El próximo año habrá treinta mil nuevos empleados públicos. Lo acaba de anunciar el gobierno, a toda prisa, nada más salir del consejo de ministros, no vaya a ser que las buenas noticias caduquen antes incluso de producirse. Treinta mil ‘funcionarios’. Treinta mil ciudadanos, treinta mil familias que, tal y como está el patio, se llevarán la alegría de su vida. Un atisbo de esperanza para los millones de jóvenes que sueñan con poder trabajar en el campo en que se formaron, para los que tienen vocación de trabajar para los demás, y hasta para los que simplemente aspiran a trabajar, que no es poco. Y también un nuevo motivo para la queja de aquellos a los que, por los turnos de ese bipartidismo que parece que no se va a acabar nunca, les toca ahora molestarse por todo.
Y eso que, en realidad, ni serán treinta mil, ni serán tan nuevos, porque una parte importante se las llevan las promociones internas y la estabilización del empleo temporal, un problema tan enquistado en nuestra administración pública que algunos funcionarios –como mi amigo Fernando, médico por más señas– se van a jubilar siendo todavía interinos.
Ni siquiera son tantos, porque después de una década de crisis, en las que las administraciones no sólo no contrataban a nadie, sino que ni siquiera reponían las bajas, las nuevas plazas que salen ‘a la calle’ en realidad no llegan a cubrir todas las necesidades.
En cualquier caso, la convocatoria masiva de plazas, por mucho que todavía sigan siendo pocas, supone también un ejercicio de justicia histórica con las nuevas generaciones. Más allá del tópico del ‘funcionario’ como un empleado privilegiado, ineficaz o incluso desganado, la realidad es que en ese término tan genérico incluimos a profesionales tan diferentes como todos los docentes que se afanan por enseñar algo a nuestros hijos o los sanitarios que –digan lo que digan– nos brindan un servicio excepcional, que ningún sistema privado podría garantizarnos. Informáticos y guardabosques. Vigilantes de museo y prácticos del puerto. Cocineros y aduaneros. Nada que ver con esa idea caduca de un tipo estampando sellos tras una ventanilla y diciendo «Vuelva usted mañana».
Pero es que, además, en nuestro mundo tan neoliberal y tan neotecnológico, resulta que la única opción para muchos titulados de ejercer su profesión vocacional es ese oficio tan rancio y polvoriento del funcionario. Ser archiveros, asistentes sociales, gestores culturales, enseñar paleografía o luchar contra la resistencia a los antibióticos pasa por ganar una oposición.

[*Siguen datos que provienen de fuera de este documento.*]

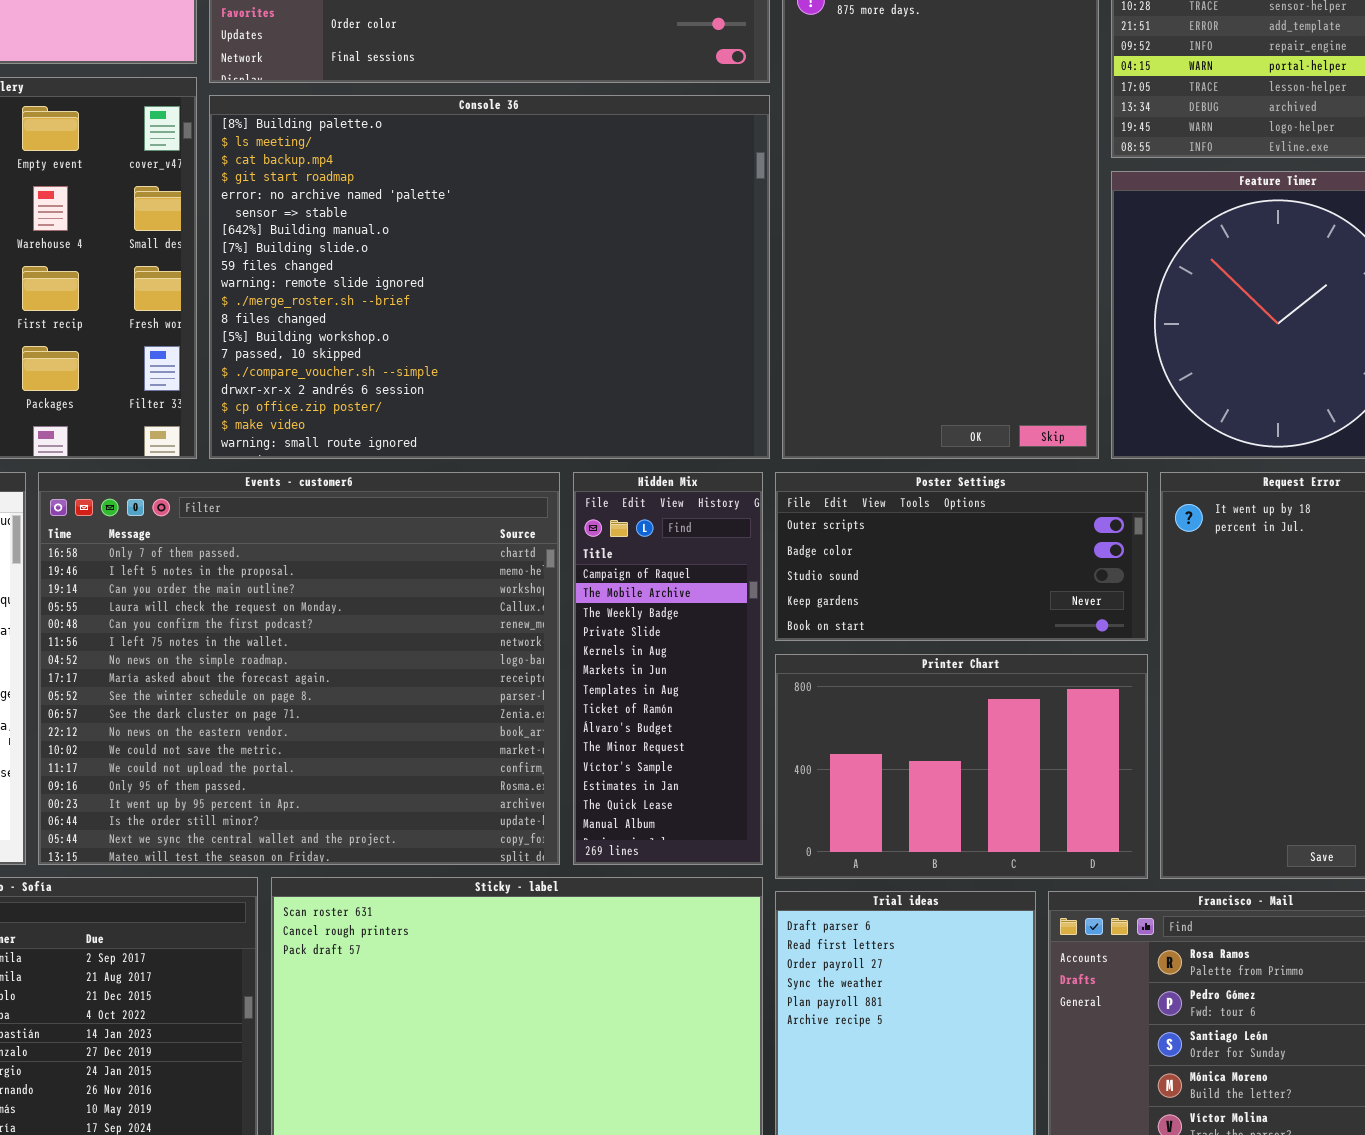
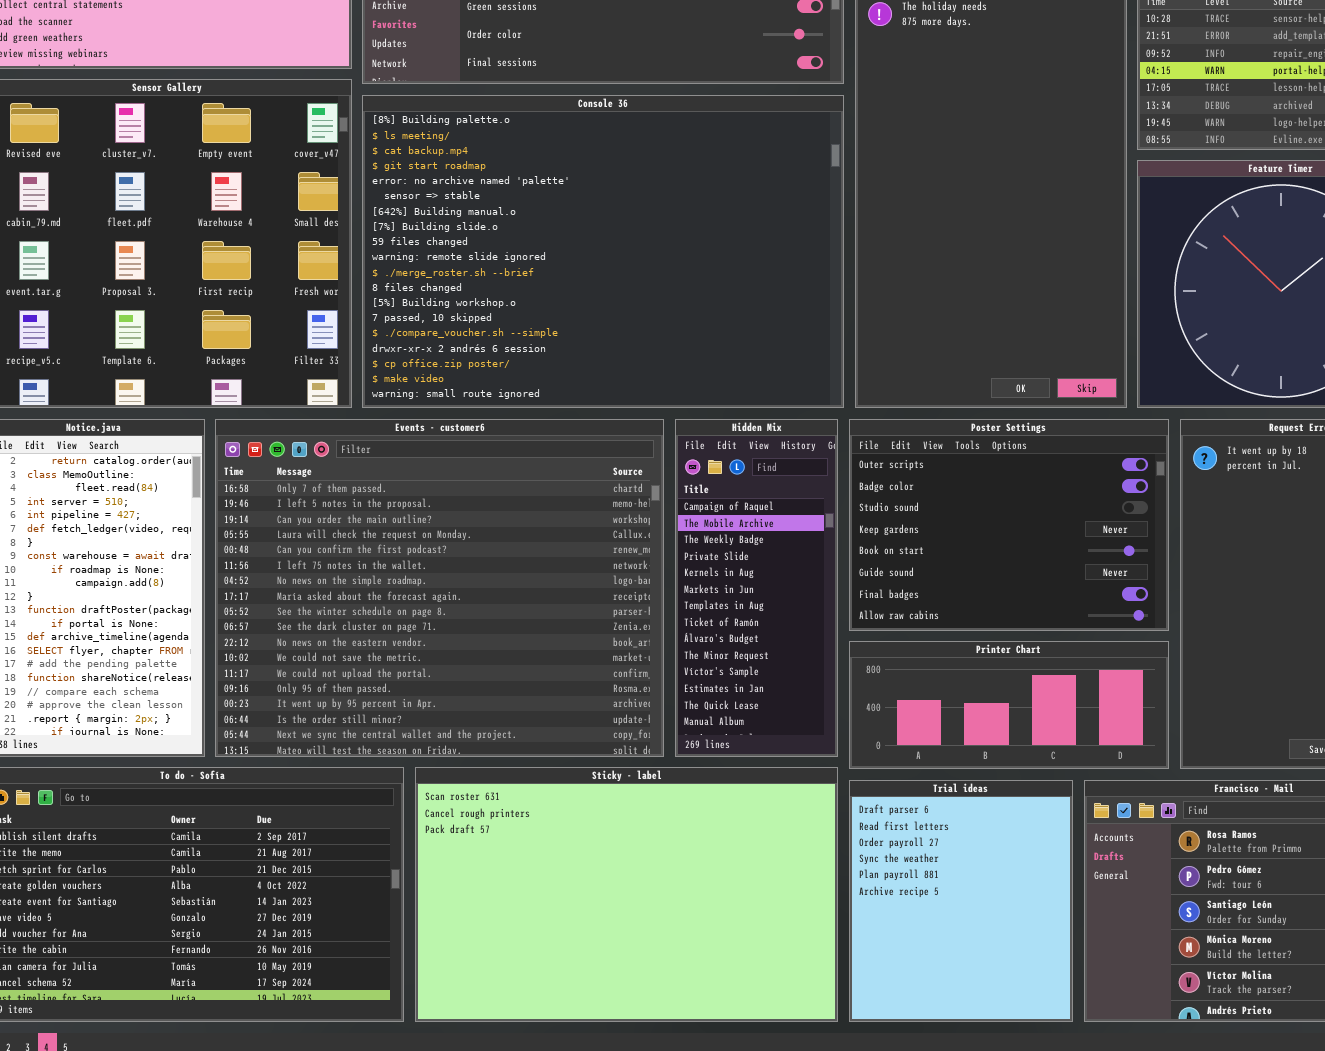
Poster Settings: [775,472,1148,641] -> [849,419,1169,631], resized
Printer Chart: [775,654,1148,879] -> [849,641,1169,769], resized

Cierto que no cabemos todos en las nóminas del estado; ojalá quien lo deseara pudiera trabajar como funcionario, pero lo cierto es que el mercado laboral deja tanto que desear que, al final, la verdadera vocación no es desempeñar un empleo en el que realizarnos, sino simplemente trabajar para uno de los pocos patrones que aún respetan las reglas de juego. Ya va siendo hora de dejar de estigmatizar a los empleados públicos, y exigir a los ministros de trabajo que, como mínimo, se cumpla la Constitución.